Please turn every line of the items below into a numbered list, skipping blank lines and leaving the pictures out.

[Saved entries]
───
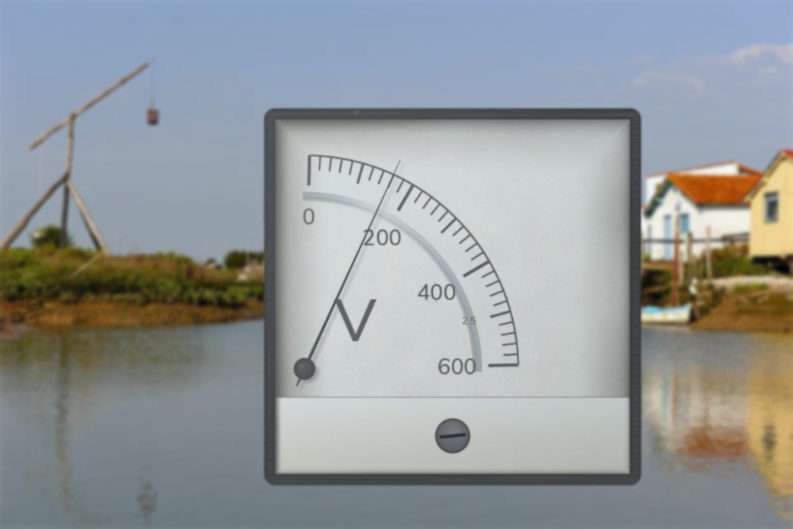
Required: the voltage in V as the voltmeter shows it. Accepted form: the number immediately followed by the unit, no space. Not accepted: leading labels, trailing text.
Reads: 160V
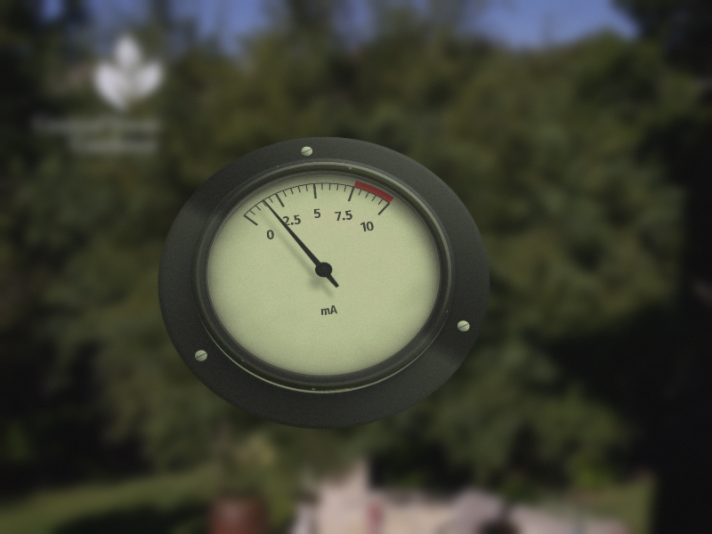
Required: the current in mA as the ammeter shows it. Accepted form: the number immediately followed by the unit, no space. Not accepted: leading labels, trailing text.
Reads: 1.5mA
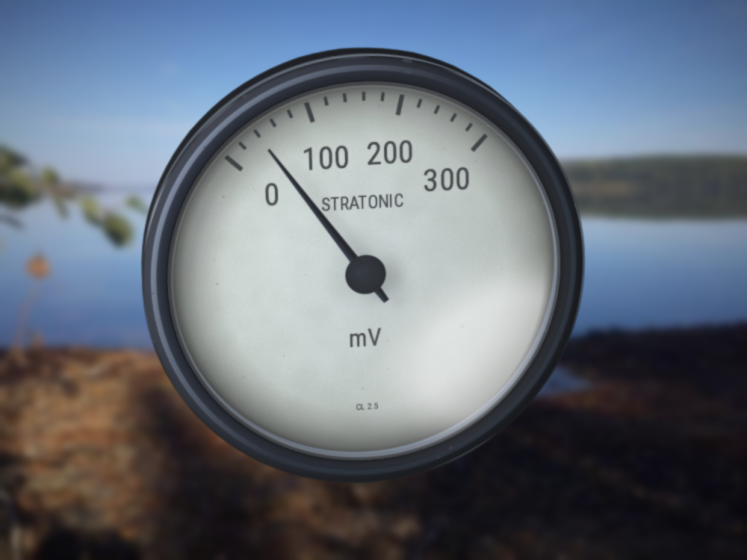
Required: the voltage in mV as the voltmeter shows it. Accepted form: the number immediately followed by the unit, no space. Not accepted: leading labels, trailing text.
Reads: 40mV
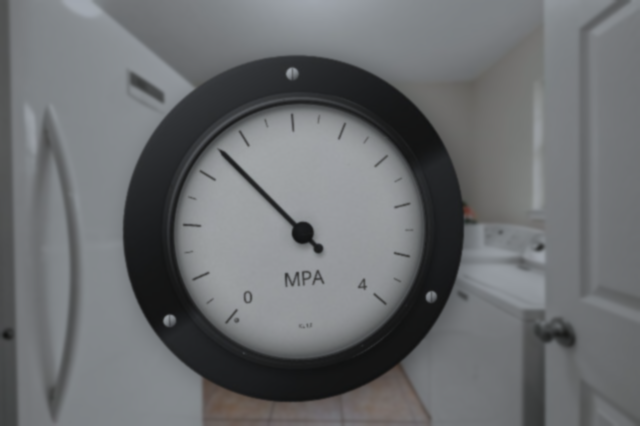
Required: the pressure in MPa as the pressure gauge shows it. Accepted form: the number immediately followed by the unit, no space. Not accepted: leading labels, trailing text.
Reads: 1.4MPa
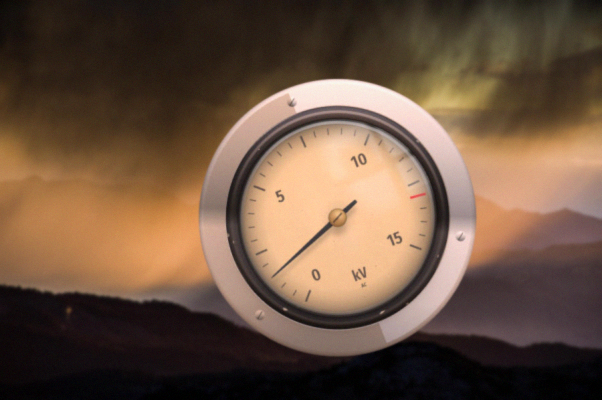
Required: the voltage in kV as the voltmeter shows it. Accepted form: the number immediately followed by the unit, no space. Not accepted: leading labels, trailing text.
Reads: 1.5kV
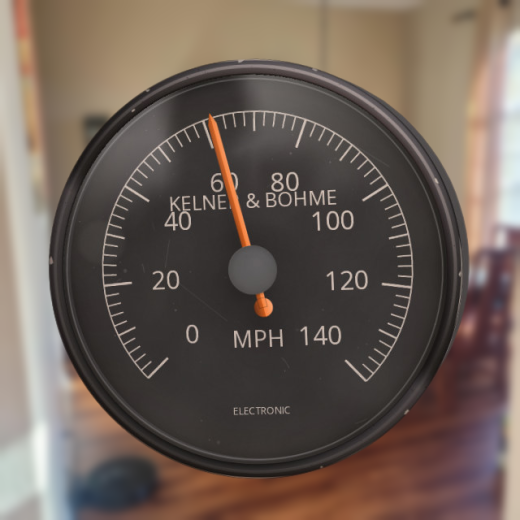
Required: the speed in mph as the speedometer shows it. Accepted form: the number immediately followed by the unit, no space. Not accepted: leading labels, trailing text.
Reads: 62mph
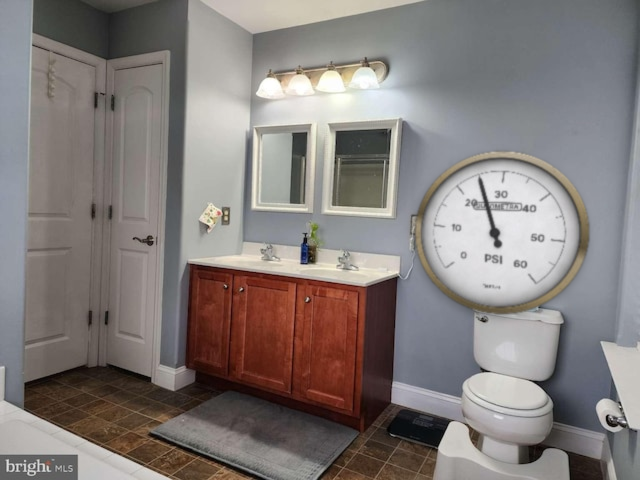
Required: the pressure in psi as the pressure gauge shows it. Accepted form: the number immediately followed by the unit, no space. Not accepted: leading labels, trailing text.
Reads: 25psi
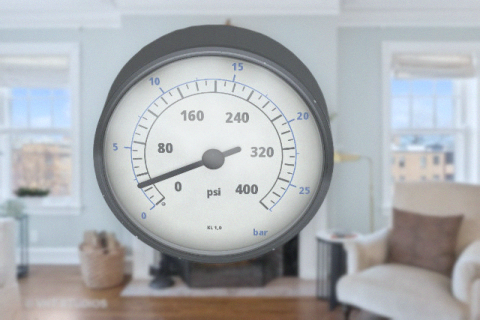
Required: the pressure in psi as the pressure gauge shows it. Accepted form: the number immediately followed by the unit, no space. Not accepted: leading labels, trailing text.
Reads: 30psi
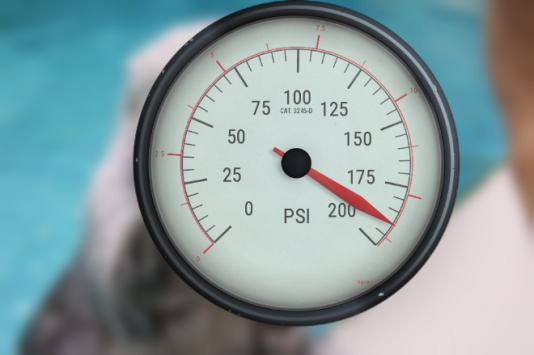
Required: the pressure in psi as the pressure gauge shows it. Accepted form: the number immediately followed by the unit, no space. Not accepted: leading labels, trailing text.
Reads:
───
** OUTPUT FOR THIS TASK **
1. Required: the voltage in V as the voltmeter shows it. Accepted form: the number immediately followed by the unit, no space. Not accepted: leading labels, trailing text.
2. Reads: 160V
3. Required: the current in mA as the ammeter shows it. Accepted form: the number immediately followed by the unit, no space. Not accepted: leading labels, trailing text.
4. Reads: 1.5mA
5. Required: the voltage in mV as the voltmeter shows it. Accepted form: the number immediately followed by the unit, no space. Not accepted: leading labels, trailing text.
6. Reads: 40mV
7. Required: the pressure in MPa as the pressure gauge shows it. Accepted form: the number immediately followed by the unit, no space. Not accepted: leading labels, trailing text.
8. Reads: 1.4MPa
9. Required: the voltage in kV as the voltmeter shows it. Accepted form: the number immediately followed by the unit, no space. Not accepted: leading labels, trailing text.
10. Reads: 1.5kV
11. Required: the speed in mph as the speedometer shows it. Accepted form: the number immediately followed by the unit, no space. Not accepted: leading labels, trailing text.
12. Reads: 62mph
13. Required: the pressure in psi as the pressure gauge shows it. Accepted form: the number immediately followed by the unit, no space. Not accepted: leading labels, trailing text.
14. Reads: 25psi
15. Required: the pressure in psi as the pressure gauge shows it. Accepted form: the number immediately followed by the unit, no space. Not accepted: leading labels, trailing text.
16. Reads: 30psi
17. Required: the pressure in psi as the pressure gauge shows it. Accepted form: the number immediately followed by the unit, no space. Not accepted: leading labels, trailing text.
18. Reads:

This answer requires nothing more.